FBI, NYPD, Yeshivah Admins at Misaskim Security Event

BROOKLYN
The crowd at Monday's event. (Hillel Engel/Misaskim)
The crowd at Monday’s event. (Hillel Engel/Misaskim)

The call that came over the Shomrim hotline was heart-stopping: A man was running through a Williamsburg yeshivah building and nobody knew who he was.

“Someone is running around from class to class and we don’t know what’s going on,” the caller told the dispatcher.

Everything turned out to be fine; the man was an emotionally disturbed person who was harmless.

“But the fact that he was able to get into the school building is why we are here today,” Yanky Meyer, the head of Misaskim, told the approximately 300 yeshivah administrators and NYPD officials gathered at an event Monday, organized by Misaskim, that addressed security in yeshivos.

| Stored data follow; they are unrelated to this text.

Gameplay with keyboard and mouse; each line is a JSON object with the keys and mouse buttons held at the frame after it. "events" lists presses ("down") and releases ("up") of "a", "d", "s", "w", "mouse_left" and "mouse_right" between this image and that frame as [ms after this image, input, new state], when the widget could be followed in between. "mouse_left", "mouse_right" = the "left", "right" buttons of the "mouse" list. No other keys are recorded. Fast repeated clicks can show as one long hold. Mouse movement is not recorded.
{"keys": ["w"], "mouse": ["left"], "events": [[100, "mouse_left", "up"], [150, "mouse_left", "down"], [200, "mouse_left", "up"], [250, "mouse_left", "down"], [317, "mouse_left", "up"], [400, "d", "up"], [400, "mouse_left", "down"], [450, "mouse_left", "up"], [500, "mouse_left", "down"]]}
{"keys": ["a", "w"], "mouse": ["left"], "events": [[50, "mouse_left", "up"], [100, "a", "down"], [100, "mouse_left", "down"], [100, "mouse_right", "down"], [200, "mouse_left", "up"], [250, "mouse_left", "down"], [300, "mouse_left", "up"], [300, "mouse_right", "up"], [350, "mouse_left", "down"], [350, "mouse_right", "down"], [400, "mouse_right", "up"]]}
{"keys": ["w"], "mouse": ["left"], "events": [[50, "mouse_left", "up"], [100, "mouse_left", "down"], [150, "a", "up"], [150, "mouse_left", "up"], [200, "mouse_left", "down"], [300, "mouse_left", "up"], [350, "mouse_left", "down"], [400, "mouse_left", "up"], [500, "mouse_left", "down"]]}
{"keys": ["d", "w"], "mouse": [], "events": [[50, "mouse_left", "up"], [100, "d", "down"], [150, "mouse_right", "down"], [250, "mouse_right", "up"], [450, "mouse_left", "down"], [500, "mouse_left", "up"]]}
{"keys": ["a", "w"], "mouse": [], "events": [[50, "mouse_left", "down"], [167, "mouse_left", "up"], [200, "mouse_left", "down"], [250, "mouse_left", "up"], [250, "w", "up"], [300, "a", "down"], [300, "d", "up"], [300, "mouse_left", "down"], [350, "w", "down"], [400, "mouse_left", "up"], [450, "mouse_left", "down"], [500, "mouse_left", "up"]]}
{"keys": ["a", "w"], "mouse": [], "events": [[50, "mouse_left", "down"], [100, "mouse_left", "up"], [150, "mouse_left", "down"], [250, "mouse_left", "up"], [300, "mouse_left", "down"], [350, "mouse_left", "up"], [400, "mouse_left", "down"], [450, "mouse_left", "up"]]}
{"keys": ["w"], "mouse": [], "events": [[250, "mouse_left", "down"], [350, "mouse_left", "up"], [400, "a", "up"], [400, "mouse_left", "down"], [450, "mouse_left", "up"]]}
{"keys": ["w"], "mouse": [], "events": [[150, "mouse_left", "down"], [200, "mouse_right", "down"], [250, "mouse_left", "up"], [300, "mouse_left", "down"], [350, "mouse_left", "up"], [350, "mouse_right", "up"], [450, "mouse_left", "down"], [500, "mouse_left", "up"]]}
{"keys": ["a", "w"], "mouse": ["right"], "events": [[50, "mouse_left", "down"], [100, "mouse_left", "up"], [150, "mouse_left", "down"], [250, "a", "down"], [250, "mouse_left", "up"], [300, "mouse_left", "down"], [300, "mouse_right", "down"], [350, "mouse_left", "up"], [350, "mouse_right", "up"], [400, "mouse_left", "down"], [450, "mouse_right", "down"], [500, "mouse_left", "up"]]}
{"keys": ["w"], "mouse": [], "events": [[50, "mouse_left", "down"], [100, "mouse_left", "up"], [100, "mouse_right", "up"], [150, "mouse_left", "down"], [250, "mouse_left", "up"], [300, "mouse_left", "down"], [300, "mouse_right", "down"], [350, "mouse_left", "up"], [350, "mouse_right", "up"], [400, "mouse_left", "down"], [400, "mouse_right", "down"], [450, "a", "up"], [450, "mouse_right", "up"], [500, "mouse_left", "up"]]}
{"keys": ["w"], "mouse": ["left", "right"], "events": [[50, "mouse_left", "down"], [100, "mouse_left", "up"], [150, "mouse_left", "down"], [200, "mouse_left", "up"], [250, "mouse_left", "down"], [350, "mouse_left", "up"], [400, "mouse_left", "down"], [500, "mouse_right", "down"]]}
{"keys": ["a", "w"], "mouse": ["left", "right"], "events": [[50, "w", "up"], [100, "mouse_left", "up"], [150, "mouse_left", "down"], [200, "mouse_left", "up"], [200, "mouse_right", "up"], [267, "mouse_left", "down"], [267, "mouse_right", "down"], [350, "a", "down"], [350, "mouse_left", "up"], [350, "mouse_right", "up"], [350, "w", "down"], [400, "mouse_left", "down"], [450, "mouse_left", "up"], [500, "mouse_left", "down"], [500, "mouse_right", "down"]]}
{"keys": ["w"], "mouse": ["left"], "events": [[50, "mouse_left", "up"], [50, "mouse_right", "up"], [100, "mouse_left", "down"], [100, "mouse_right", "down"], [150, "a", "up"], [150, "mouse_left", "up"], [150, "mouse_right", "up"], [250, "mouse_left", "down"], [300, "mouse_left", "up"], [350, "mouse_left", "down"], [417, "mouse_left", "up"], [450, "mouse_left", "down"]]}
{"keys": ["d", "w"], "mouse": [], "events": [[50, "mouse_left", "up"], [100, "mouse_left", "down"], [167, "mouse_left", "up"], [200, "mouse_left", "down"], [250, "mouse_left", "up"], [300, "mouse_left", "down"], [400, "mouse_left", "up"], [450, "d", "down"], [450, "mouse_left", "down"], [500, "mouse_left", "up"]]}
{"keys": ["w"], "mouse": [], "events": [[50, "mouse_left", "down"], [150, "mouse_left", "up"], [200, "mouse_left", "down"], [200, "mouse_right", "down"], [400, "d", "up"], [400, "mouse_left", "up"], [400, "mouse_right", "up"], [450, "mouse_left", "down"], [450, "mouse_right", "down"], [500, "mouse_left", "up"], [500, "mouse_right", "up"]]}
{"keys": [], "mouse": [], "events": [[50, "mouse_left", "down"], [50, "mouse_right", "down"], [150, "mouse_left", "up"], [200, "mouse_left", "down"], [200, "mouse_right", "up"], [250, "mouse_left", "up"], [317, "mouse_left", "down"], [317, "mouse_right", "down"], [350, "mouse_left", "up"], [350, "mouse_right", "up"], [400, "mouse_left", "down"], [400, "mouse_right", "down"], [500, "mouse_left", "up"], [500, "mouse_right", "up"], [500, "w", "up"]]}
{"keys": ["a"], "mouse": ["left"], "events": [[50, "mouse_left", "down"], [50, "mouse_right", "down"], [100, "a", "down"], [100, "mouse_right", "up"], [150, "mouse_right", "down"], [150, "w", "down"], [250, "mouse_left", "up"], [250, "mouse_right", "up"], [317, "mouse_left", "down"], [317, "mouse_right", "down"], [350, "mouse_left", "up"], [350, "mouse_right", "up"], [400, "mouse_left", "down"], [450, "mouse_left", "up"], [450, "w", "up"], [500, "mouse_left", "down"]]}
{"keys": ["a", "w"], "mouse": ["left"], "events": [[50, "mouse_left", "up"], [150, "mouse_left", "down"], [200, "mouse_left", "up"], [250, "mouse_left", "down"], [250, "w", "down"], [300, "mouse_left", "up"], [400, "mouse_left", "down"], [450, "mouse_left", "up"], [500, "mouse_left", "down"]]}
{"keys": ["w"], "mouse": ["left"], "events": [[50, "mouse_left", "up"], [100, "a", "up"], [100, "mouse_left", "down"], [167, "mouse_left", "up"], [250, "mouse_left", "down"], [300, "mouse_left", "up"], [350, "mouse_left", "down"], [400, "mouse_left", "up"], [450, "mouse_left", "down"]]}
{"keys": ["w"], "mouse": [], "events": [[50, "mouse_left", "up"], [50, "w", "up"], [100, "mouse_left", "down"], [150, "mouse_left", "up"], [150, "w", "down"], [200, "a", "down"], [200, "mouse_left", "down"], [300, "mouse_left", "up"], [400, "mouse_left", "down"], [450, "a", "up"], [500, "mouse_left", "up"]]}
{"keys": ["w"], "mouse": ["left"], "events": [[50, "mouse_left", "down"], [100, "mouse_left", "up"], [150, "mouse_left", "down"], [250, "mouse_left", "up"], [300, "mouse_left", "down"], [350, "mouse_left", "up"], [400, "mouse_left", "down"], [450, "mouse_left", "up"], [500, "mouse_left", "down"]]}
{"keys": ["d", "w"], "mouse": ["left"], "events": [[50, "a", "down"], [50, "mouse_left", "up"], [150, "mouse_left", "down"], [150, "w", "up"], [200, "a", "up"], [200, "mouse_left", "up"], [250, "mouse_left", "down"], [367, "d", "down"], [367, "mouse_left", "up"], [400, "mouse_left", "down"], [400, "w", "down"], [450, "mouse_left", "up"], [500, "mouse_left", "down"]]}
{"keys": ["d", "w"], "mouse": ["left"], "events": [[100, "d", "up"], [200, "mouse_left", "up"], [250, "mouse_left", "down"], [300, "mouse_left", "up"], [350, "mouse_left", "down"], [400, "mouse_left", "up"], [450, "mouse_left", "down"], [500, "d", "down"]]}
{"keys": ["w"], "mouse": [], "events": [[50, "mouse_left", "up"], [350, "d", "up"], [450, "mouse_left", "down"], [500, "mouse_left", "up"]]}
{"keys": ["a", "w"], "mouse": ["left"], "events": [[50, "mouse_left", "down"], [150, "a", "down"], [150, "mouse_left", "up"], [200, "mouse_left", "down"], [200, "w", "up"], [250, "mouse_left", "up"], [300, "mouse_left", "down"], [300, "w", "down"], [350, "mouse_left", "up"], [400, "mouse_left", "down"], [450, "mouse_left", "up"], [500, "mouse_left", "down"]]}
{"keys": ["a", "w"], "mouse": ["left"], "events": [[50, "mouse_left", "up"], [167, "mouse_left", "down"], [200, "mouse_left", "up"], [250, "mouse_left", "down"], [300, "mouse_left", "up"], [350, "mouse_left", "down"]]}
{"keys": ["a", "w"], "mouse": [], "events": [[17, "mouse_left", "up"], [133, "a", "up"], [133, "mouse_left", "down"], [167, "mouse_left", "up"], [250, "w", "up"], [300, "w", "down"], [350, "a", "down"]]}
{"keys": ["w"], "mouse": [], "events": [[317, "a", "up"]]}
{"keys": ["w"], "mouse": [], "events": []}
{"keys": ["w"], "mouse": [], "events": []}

The call, which Shomrim handled last week, was played at the beginning of the meeting.

Amid concerns that yeshivos were not taking shooting and terror threats seriously enough, top New York City police brass and the ranking FBI agent in the city converged on a Boro Park school for a seminar on what to look out for and how to make yeshivos a harder target.

It was not the first time yeshivos participated in such an event, which was held at the Belzer girls’ school on McDonald Ave. But Monday’s event attracted a higher-ranking crowd, along with Diego Rodriguez, the FBI agent in charge of the New York office.

“We’ve been through this numerous times,” Meyer told the assembled, which included the head of the Hate Crimes Task Force, the chiefs of Brooklyn North and Brooklyn South divisions, the commanding officers of the precincts serving Boro Park and Crown Heights, as well as the heads of Shomrim of Boro Park, Williamsburg, Crown Heights and Flatbush.

Rodriguez reassured Hamodia before the seminar began that there was “no specific credible threat that we’re concerned about now.”

Addressing the event, the FBI regional director noted that as the threat from al-Qaida has been reduced in the past few years, the rise of the Islamic State poses an equal danger. “Terrorism is on the rise,” he said.

As for criminal active shooting attacks, described as a gunman in a confined place with numerous people, there has been an average of 11.4 incidents annually, since 2000. He urged yeshivos to prepare by partnering with the NYPD.

“We understand folks are uneasy,” he said. “Turn that fear into a healthy awareness.”

In this day and age, he said, residents should not hesitate to call 911, 311, flag down a patrol car or scream for help.

“If there’s nothing there then no harm, no foul,” he said. “If there is something there, then great harm could be avoided.”

Diego Rodriguez, the FBI agent in charge of the New York office, addresses the gathering Monday. (Hillel Engel/Misaskim)
Diego Rodriguez, the FBI agent in charge of the New York office, addresses the gathering Monday. (Hillel Engel/Misaskim)

Deputy Inspector Mark Magrone, head of the NYPD’s Hate Crime Task Force, detailed what causes a crime to be upgraded to hate levels and when people should report what they see.

“Most hate crimes don’t get up in the morning and say, ‘Let me commit a hate crime today’ – that’s not the way it works,” Magrone said. “The vast majority of hate crimes happen when two people bump into each other on the subway and one says, ‘Hey, you, expletive,’ then calls him by an anti-Semitic slur.”

But there is another crime that is premeditated more than 90 percent of the time: Active shooters plan extensively, usually stockpile guns ahead of time, brag to friends about their plan or attempt to recruit them, and post it on social media.

Assistant Chief Steven Powers, who heads the Brooklyn South division, which includes Boro Park, Flatbush and Crown Heights, confronted the gathered administrators. “My question to you is, what are you doing about it?” he asked.

Out of the handful of people who raised their hands, only one satisfied him.

Calling Brooklyn South an “overwhelmingly supportive community,” Powers said that the extra costs for security are well worth it.

“The time to save that $1,000 is not now,” he repeated.

A recently passed City Council measure – which was sponsored by Councilman David Greenfield and will be signed into law by Mayor Bill de Blasio on Tuesday – will fund private, unarmed security guards for yeshivos. But Powers said that for that “extra measure of real security,” the guards should be armed.

Assistant Chief Jeffrey Maddrey, who heads the Brooklyn North division, urged yeshivos to have a written plan on what to do in case of emergency, drill the plan with the students and not to confront a suspicious person.

Maddrey said that the first school shooting was in 1764, when Native Americans attacked a log schoolhouse in Pennsylvania, killing the schoolmaster and nine children. Since the Columbine High School massacre of 1999, there have been more than 160 active shooter incidents in schools.

“In 80 percent of the school incidents,” Maddrey said, “somebody saw something and said nothing.”